Former Governor of the National Bank of Ukraine (NBU) from 2014 until 2017 Valeria Gontareva also told bne IntelliNews that Kolomoisky personally threatened her life when she refused to return PrivatBank to his control. Her house was later burnt down and the car of her daughter-in-law was hit with a Molotov cocktail and burnt. She finally quit her job as governor when a coffin with a mannequin dressed as her was delivery to the doors of the NBU.

The subsequent senior management of the NBU also came under verbal attack and accused Kolomoisky by name of running a campaign of terror against its staff in 2019.

The now state-owned PrivatBank has brought civil suits against Kolomoisky in London and Cyprus which are currently working their way through the courts and a London judge has frozen $2bn of Kolomoisky assets until the case is resolved.

The pressure on Kolomoisky is slowly building.
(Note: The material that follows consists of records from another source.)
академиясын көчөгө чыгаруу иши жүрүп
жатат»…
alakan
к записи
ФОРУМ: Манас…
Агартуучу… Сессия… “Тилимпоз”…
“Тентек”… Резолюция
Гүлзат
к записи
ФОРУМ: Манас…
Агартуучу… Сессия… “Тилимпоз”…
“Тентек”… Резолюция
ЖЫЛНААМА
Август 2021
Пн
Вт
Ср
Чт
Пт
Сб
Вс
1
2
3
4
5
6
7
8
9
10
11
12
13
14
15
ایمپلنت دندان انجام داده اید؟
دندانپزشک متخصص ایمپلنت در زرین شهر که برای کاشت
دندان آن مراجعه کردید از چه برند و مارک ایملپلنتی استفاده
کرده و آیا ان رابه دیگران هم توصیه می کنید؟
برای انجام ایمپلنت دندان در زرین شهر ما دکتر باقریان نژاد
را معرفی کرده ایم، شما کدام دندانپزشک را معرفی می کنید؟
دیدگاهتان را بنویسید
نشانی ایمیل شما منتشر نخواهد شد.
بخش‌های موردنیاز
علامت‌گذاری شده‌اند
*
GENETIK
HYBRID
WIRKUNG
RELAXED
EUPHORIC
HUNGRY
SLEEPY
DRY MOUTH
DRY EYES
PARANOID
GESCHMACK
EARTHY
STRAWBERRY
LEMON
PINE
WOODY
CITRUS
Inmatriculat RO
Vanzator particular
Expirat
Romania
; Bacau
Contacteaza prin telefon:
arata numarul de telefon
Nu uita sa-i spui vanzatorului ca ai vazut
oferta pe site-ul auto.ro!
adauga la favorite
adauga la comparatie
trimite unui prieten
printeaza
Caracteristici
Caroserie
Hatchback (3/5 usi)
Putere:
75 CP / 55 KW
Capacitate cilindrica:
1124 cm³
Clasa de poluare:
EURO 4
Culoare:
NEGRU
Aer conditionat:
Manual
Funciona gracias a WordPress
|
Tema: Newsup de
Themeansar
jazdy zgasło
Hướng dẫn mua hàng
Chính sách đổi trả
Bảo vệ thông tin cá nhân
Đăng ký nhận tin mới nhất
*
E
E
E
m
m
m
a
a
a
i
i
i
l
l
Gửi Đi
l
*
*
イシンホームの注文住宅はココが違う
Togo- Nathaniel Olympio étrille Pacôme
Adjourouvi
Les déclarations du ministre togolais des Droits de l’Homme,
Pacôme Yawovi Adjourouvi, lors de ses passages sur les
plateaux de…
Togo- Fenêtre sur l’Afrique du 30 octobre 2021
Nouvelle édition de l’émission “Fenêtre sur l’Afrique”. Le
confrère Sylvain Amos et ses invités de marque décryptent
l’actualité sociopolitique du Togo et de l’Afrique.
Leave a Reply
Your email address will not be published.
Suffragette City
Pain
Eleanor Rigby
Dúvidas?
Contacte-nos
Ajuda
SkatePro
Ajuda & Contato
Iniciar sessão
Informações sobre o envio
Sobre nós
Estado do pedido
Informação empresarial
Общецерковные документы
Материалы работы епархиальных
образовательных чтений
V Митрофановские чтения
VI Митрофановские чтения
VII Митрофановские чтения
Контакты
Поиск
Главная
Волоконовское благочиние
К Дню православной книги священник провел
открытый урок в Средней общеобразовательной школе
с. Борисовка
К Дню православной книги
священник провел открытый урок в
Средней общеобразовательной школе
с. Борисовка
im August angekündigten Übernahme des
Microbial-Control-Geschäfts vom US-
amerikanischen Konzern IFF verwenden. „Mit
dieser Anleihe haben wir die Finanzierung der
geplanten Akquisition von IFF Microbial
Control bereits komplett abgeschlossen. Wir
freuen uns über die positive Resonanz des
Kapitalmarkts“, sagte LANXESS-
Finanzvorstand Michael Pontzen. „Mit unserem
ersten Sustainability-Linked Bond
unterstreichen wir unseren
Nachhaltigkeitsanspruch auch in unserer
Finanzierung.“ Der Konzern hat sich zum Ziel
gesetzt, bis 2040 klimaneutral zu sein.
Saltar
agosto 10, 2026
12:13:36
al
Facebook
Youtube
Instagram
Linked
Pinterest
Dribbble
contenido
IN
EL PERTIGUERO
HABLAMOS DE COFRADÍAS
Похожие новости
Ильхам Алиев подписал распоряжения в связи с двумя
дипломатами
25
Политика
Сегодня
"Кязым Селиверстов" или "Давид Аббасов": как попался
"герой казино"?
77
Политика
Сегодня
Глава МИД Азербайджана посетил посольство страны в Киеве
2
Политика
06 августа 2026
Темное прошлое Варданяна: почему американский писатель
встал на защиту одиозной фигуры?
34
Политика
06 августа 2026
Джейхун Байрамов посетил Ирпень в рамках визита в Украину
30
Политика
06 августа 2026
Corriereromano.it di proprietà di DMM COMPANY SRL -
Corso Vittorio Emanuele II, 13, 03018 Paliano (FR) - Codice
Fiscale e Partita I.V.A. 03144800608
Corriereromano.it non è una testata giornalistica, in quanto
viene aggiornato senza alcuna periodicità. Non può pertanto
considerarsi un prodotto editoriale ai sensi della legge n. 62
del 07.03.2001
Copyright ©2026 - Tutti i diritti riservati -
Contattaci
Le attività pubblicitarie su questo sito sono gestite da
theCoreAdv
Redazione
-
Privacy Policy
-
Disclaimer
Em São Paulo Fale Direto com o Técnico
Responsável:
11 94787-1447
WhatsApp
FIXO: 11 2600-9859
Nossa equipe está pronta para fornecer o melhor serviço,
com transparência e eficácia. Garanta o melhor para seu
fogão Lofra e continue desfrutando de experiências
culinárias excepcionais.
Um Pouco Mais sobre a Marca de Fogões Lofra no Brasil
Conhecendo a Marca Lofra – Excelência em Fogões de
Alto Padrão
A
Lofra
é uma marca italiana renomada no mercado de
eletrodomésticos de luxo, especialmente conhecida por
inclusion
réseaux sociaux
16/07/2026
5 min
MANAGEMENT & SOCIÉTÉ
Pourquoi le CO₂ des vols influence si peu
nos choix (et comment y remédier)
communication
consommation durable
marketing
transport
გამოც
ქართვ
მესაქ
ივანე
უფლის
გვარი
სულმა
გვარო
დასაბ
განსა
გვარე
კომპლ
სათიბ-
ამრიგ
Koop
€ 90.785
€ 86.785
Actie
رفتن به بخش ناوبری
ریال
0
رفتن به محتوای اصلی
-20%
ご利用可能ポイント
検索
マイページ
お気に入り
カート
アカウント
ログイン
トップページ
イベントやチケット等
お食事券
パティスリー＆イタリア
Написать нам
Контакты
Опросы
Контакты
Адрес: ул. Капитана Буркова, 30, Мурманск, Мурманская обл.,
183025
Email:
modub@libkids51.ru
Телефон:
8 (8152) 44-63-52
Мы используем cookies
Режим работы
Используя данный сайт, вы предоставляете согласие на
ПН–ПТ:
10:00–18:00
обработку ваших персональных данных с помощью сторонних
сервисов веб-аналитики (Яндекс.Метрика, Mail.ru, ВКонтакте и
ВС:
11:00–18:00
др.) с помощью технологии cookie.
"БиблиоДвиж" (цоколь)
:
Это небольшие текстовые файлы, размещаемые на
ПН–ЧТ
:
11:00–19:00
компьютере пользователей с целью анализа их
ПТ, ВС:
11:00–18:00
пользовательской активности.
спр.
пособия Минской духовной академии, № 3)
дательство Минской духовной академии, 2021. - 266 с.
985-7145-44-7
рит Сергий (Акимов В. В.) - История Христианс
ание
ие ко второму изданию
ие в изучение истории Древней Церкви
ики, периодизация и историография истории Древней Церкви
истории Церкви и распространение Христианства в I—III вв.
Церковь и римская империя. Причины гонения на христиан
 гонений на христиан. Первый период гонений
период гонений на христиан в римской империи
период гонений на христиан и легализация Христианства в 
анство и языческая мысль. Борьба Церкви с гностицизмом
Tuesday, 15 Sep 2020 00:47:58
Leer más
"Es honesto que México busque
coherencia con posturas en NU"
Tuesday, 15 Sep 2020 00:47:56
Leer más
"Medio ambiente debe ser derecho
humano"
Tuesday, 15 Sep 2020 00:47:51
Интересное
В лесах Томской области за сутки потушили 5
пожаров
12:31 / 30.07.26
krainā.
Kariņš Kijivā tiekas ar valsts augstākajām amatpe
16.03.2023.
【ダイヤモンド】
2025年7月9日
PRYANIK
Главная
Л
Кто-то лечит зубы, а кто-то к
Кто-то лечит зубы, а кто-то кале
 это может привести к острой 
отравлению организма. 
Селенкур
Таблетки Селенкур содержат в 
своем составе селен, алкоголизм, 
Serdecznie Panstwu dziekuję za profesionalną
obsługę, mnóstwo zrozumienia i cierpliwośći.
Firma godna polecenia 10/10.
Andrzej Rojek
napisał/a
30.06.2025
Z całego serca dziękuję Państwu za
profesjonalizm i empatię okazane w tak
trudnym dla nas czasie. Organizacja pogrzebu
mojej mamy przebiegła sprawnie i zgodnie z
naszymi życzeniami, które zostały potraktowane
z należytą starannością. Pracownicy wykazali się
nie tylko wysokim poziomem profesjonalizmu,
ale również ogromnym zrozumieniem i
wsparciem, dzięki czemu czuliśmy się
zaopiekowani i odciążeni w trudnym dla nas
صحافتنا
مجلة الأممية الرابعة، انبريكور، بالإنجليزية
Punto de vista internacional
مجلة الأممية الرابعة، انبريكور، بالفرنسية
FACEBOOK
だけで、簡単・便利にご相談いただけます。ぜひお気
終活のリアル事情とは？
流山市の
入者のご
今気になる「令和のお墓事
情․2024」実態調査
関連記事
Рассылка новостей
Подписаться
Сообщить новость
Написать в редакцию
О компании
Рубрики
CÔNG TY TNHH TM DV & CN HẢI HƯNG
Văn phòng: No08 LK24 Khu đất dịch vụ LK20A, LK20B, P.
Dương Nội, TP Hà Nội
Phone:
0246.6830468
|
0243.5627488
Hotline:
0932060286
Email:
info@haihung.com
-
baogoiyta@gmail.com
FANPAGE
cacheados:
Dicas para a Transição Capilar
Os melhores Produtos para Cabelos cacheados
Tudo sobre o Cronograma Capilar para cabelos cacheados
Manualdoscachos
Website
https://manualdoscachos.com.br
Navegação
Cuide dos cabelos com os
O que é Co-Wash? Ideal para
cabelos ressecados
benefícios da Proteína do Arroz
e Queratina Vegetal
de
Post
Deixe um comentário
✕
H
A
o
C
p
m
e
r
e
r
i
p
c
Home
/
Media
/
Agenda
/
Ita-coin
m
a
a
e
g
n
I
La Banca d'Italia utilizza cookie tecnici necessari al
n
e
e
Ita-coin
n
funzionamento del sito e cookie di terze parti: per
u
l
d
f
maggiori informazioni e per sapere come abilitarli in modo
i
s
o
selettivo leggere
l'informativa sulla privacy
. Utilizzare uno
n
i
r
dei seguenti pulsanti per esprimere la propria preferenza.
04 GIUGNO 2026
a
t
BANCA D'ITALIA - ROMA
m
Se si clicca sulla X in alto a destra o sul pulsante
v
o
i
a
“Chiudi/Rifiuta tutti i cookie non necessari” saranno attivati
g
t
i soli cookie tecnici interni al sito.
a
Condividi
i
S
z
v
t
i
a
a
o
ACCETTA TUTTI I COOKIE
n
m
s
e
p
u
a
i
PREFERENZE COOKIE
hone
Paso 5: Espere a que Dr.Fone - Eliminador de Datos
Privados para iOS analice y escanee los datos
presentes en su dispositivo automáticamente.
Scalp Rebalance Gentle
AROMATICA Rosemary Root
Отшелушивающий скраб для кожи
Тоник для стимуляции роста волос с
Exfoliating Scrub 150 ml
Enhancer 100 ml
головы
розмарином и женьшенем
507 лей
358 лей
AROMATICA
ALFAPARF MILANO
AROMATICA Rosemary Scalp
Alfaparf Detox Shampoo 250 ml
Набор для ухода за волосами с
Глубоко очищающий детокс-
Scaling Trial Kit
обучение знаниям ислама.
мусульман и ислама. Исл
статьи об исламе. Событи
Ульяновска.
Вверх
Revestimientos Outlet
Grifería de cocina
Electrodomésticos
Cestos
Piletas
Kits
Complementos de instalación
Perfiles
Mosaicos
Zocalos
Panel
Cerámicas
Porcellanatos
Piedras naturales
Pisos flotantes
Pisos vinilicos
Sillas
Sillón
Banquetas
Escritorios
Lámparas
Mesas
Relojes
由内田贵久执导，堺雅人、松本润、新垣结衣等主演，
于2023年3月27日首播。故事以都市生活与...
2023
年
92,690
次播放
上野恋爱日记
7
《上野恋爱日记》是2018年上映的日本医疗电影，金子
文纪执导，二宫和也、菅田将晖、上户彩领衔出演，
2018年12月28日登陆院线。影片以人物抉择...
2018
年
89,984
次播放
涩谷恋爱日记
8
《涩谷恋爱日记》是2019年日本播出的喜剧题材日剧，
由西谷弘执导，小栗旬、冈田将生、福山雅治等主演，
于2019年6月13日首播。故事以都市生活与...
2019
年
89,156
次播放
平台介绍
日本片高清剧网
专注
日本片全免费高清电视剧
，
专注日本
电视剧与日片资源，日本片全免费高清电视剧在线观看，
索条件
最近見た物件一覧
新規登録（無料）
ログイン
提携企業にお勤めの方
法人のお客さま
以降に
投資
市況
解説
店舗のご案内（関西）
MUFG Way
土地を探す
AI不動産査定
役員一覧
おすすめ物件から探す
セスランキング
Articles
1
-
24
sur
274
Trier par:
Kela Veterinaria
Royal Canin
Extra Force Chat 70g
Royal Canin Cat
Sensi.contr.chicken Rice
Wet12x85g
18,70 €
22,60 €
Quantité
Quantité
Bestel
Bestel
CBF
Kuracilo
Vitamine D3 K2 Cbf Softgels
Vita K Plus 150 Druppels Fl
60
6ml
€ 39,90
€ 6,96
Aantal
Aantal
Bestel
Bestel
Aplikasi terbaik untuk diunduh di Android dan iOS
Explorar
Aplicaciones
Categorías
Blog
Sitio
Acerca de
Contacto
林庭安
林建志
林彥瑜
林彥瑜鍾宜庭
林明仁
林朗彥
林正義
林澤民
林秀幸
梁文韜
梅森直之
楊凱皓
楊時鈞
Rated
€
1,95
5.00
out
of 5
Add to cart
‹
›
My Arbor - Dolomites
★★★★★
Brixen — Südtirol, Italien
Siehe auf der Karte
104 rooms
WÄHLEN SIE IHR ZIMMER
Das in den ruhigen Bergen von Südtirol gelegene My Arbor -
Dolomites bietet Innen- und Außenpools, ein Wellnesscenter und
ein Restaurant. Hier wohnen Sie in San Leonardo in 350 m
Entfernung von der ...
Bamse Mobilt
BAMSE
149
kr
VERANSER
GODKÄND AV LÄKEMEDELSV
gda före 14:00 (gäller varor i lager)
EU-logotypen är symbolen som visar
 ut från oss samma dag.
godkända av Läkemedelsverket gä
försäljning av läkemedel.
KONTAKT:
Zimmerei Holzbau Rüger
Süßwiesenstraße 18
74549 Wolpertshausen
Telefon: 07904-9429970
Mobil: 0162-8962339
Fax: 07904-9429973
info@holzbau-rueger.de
The Rada passed the so-called anti-Kolomoisky law in May 2020 that made it impossible for the former owner of a bank that has been nationalised to retake control of it, to head off vigorous efforts Kolomoisky was making to regain control of PrivatBank.

The US has opened an investigation into the oligarch on money laundering charges that he sent hundreds of millions of dollars through Cleveland and he has subsequently been sanctioned. In 2021, the US banned Kolomoisky and his family from entering the country, accusing him of corruption and being a threat to the Ukrainian public's faith in democratic institutions.

In July 2022, Zelenskiy stripped Kolomoisky of his Ukrainian citizenship as part of the president’s mounting anti-oligarch campaign. The president kicked the campaign off with an anti-oligarch speech in March 2021 and then the so-called anti-oligarch law in September 2021 that banned state officials from having anything to do with oligarchs.

Observers have watched the relations between Zelenskiy and Kolomoisky closely as the support of the oligarch’s media empire in 2019 is widely credited with enabling Zelenskiy to win the presidential elections then and take office.